| 
     W 
	ubiegłych wiekach każda działalność gospodarcza nawet ta najdrobniejsza 
	szukała dla siebie najkorzystniejszego miejsca, a znajdowały się one jeśli 
	nie nad samą rzeką to na pewno w jej pobliżu. Teren obecnego Parku 
	Starowiejskiego, jak do tej pory nie doczekał się swojego małego rozdziału w 
	historii Rumi. Potocznie nazwany „Kuschem” od nazwiska ostatniego 
	właściciela tego skrawka Rumi, Ryszarda Kuscha, który zresztą nic nowego do 
	jej rozwoju nie wniósł. Do tej nazwy dołączyła inna bezsensowna „Korea”, 
	która kojarzyła się z konfliktem powojennym na Dalekim schodzie, a miała być 
	analogia z przepychankami i bójkami, do jakich dochodziło w tamtym okresie 
	podczas zabaw plenerowych w miejscu zasypanego stawu.  Ten urokliwy i ciekawy 
	zakątek Starej Rumi, gdzie w dawnych wiekach był 
	naturalny uskok wodny tworzący mały wodospad, dostrzegli nasi przodkowie 
	wykorzystując siłę wody do poruszania koła wodnego hamernii, zwanej później 
	kuźnicą.    Najstarsze dokumenty wskazują, że w drugiej połowie 
	XVI wieku były tu obiekty wodne. Ze znanych dokumentów dotyczących samej kuźni 
	wynika, że istniała ona już w roku 1603, a jej właścicielem był Wartynberg Preuss. 

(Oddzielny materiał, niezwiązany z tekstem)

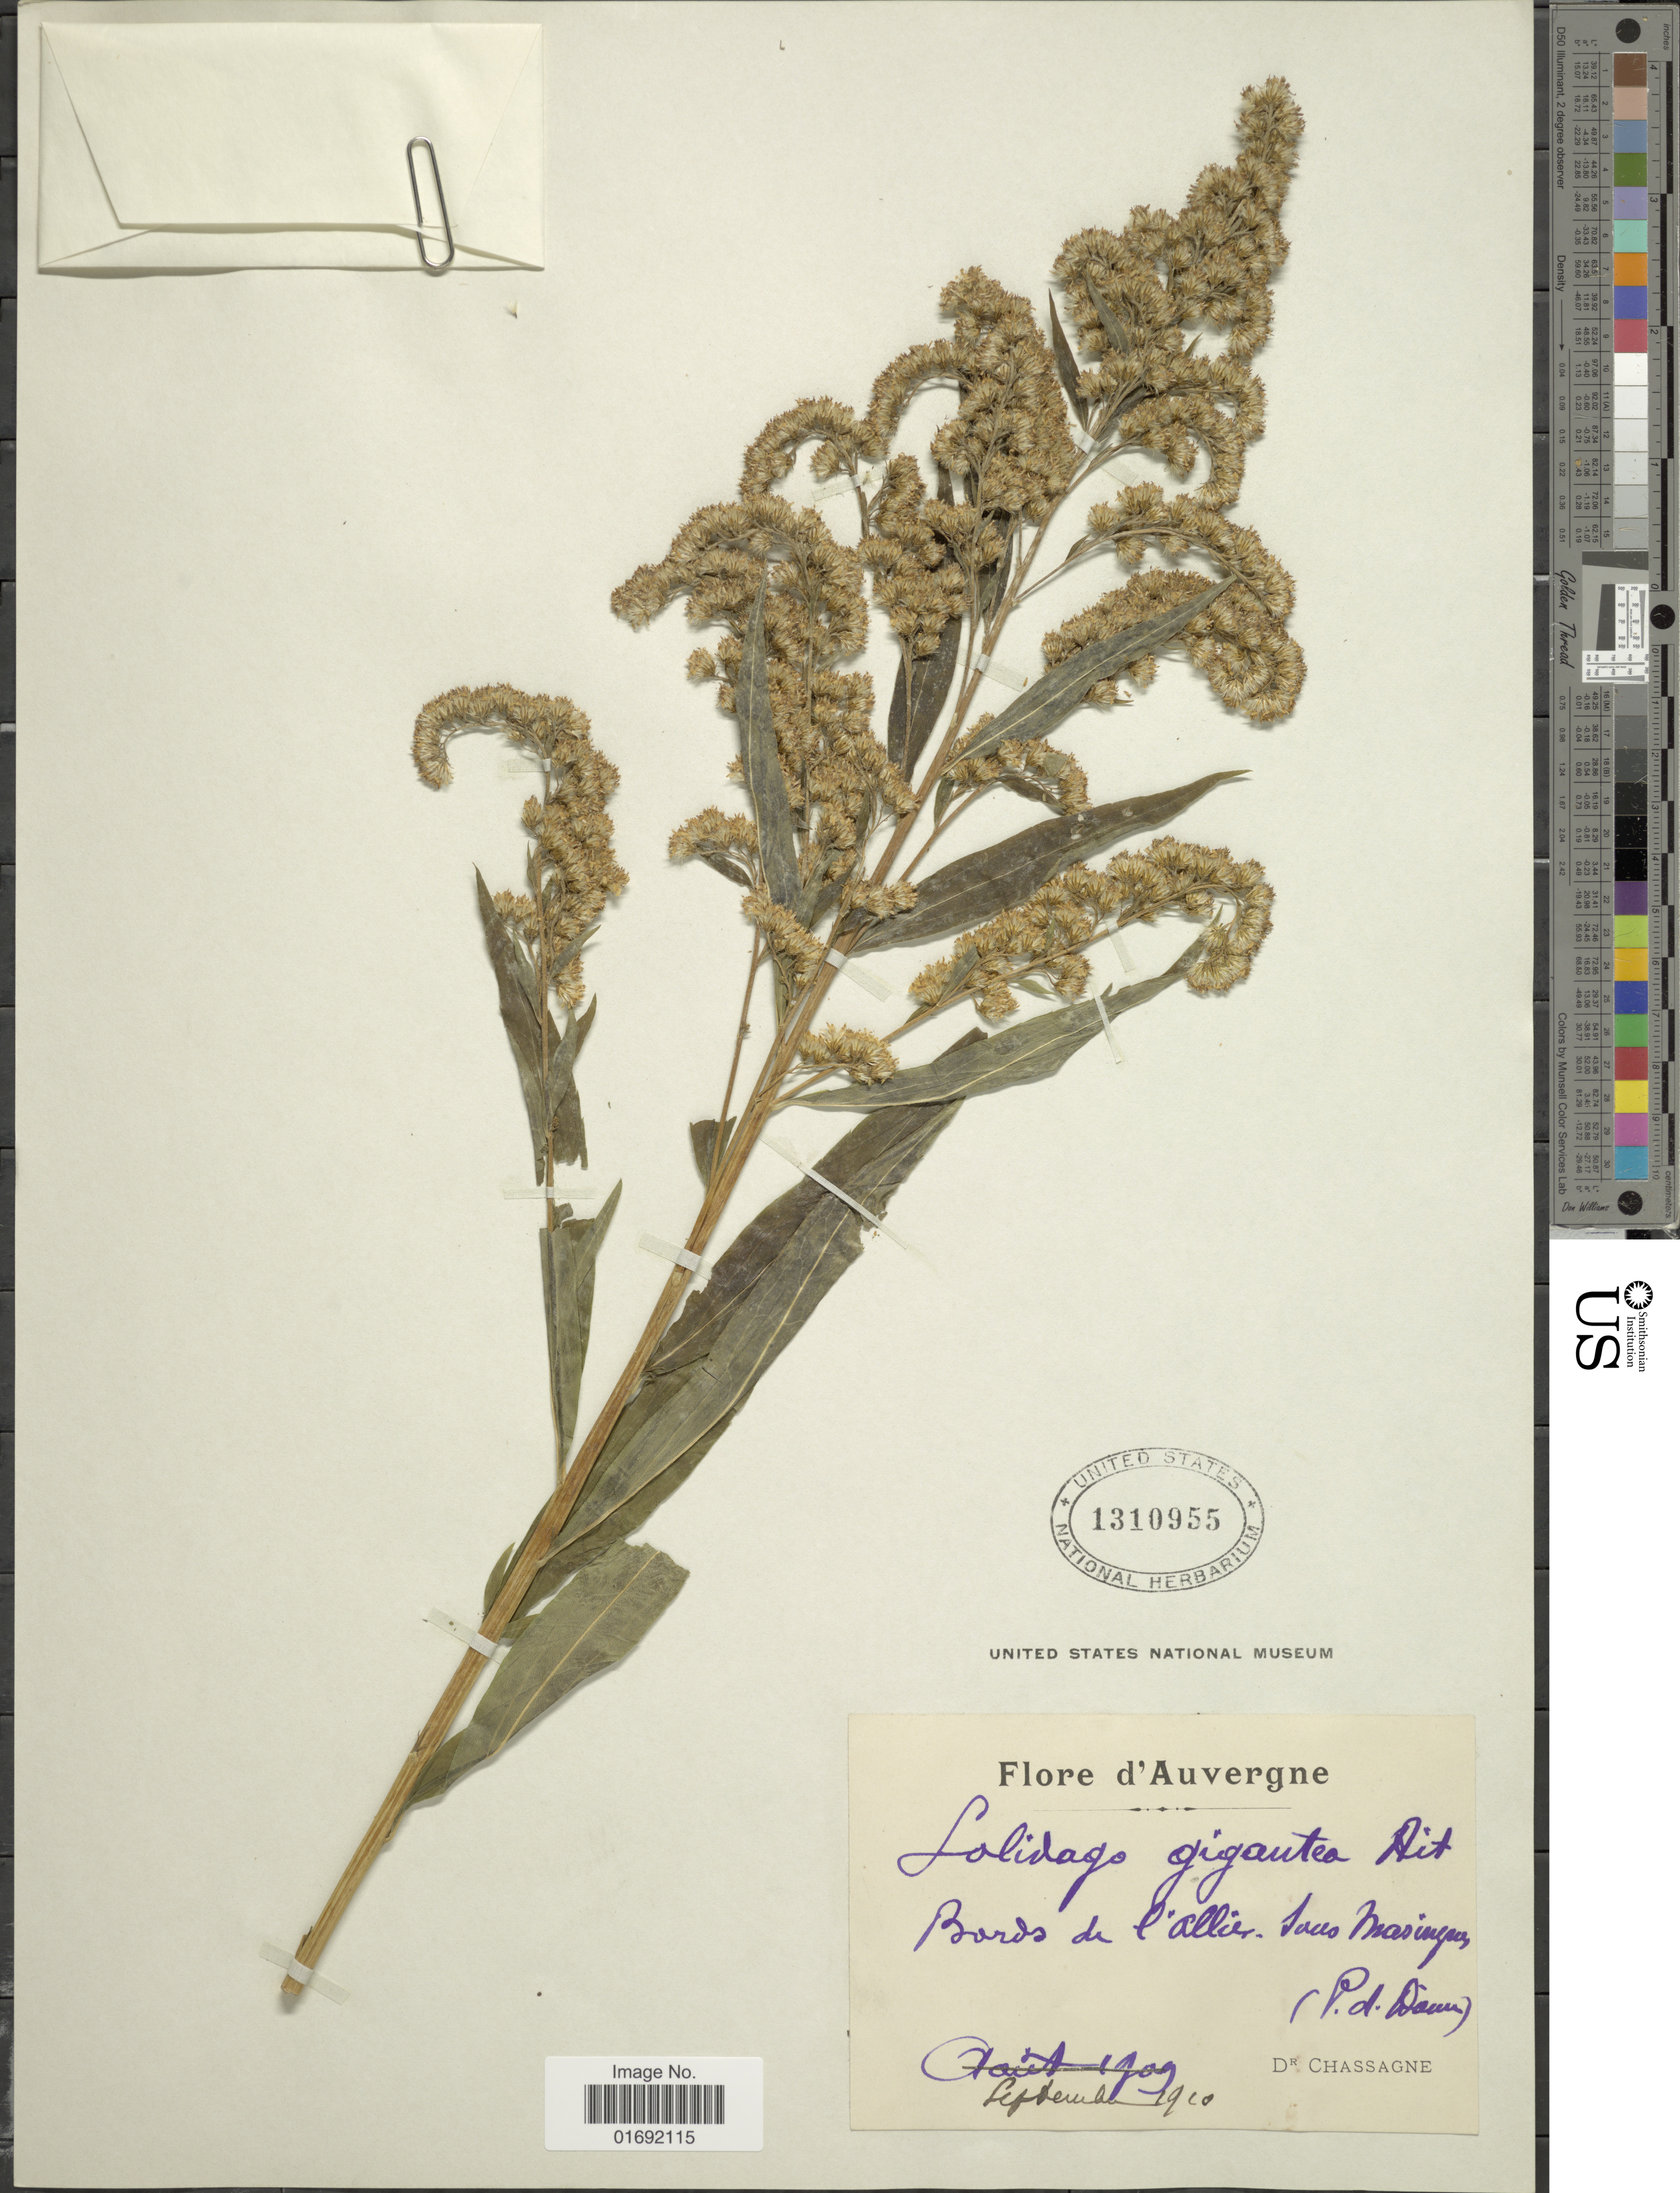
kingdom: Plantae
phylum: Tracheophyta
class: Magnoliopsida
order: Asterales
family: Asteraceae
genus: Solidago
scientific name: Solidago gigantea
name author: Aiton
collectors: Chassagne, --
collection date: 1910-09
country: France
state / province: Auvergne-Rhône-Alpes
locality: Bords de l'allier, Jaceo Marinque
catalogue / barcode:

	Później, w roku 1631 potwierdzone ponownym przywilejem przez opata 
	Kęsowskiego dla następnego właściciela Krzysztofa Krausera. Od 1648 roku 
	nowym właścicielem zostaje Reinhold Brandis.     W owym czasie 
	do kuźnicy należało 7 morgów ziemi oraz prawo poławiania ryb w 
	Zagórskiej Strudze od mostu przy drodze publicznej po staw znajdujący się 
	przy kuźnicy. W tym samym okresie posiadała ona przez siebie wybudowany 
	własny skład w Mechelinkach, w którym magazynowano ładunki rudy i osmundu 
	odbierane z okrętów zacumowanych przy pomoście. Następnie drogą przewożony 
	był do Starej Rumi. W tym okresie w kuźnicy obrabiano żelazo i stal.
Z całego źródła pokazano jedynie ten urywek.